Content starts

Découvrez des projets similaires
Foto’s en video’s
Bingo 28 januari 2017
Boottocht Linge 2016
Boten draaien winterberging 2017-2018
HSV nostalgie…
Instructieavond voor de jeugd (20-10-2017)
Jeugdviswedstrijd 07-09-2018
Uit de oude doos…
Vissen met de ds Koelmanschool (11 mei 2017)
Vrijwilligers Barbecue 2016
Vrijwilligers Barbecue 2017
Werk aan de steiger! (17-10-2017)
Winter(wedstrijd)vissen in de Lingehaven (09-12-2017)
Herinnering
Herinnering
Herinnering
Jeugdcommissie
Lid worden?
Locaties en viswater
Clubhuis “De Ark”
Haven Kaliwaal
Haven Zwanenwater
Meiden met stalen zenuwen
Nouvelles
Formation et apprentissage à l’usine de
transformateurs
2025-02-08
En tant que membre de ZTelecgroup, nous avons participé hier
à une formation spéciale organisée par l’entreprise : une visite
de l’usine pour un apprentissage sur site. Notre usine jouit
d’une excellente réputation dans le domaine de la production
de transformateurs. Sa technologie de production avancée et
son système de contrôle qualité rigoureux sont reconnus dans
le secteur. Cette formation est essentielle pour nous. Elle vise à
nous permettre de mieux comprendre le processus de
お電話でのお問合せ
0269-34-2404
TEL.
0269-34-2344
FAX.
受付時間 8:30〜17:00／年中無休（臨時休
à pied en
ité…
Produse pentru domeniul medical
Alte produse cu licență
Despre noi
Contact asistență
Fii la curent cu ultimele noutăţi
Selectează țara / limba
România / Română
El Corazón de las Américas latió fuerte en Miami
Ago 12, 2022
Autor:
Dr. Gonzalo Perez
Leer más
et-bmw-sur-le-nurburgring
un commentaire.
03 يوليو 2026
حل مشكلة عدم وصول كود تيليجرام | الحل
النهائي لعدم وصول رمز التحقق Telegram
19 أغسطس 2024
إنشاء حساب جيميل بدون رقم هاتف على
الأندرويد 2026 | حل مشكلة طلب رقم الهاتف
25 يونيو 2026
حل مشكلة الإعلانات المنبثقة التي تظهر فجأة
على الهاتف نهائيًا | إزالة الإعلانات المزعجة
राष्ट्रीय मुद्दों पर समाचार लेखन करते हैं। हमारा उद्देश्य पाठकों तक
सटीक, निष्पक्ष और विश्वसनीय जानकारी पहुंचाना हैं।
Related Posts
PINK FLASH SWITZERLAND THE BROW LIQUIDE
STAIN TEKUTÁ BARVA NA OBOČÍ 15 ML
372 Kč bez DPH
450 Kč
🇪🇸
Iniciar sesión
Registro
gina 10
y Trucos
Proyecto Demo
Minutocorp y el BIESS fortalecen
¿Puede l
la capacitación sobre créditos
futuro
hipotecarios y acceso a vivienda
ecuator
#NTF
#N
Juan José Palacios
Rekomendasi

Content ends
Content starts

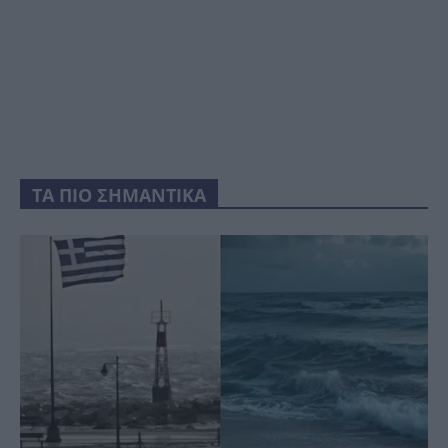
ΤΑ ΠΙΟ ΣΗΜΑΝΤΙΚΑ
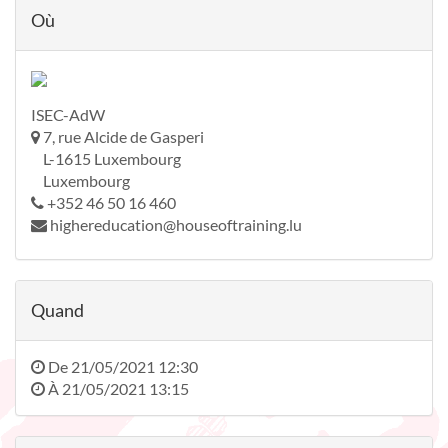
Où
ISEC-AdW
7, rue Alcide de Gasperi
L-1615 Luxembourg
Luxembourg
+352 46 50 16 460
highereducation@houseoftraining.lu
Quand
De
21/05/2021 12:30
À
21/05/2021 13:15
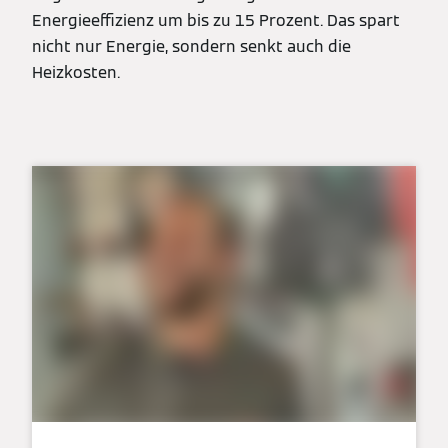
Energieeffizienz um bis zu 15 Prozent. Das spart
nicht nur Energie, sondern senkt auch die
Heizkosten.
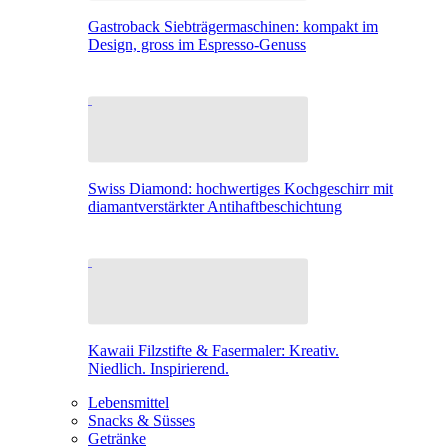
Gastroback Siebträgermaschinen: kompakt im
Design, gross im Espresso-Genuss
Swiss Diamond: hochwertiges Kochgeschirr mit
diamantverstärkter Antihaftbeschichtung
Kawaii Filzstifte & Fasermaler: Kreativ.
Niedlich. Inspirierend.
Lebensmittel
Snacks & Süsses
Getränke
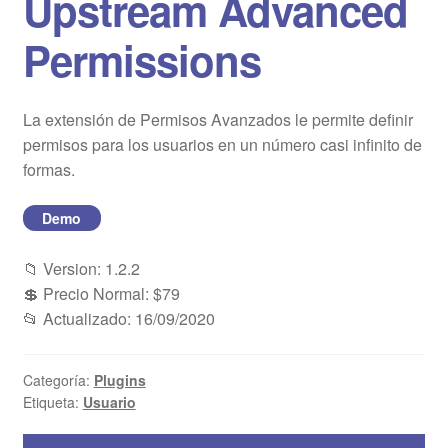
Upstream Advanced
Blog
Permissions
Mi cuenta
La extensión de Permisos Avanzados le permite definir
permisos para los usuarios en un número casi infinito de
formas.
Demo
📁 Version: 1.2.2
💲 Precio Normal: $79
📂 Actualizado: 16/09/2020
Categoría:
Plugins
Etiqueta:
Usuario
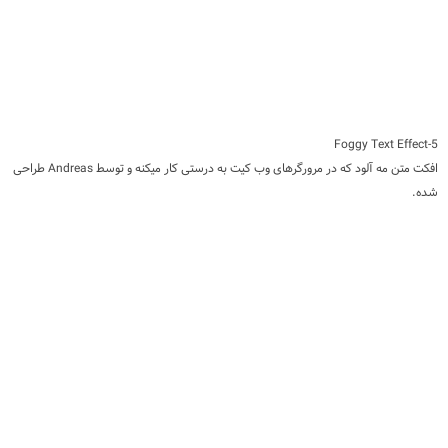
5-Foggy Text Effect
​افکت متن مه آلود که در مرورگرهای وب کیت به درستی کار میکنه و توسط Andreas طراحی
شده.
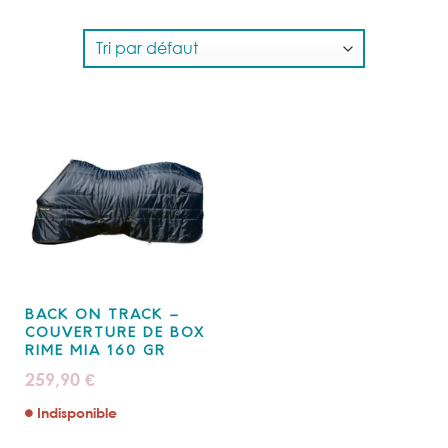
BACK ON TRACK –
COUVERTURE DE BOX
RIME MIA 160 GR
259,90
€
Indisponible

Content ends

## Task instructions
The answer is the lines above between the line holding "Vissen met de ds Koelmanschool (11 mei 2017)" and the line holding "Meiden met stalen zenuwen", inclusive, each written out exactly, and no others.

## Written response
Vissen met de ds Koelmanschool (11 mei 2017)
Vrijwilligers Barbecue 2016
Vrijwilligers Barbecue 2017
Werk aan de steiger! (17-10-2017)
Winter(wedstrijd)vissen in de Lingehaven (09-12-2017)
Herinnering
Herinnering
Herinnering
Jeugdcommissie
Lid worden?
Locaties en viswater
Clubhuis “De Ark”
Haven Kaliwaal
Haven Zwanenwater
Meiden met stalen zenuwen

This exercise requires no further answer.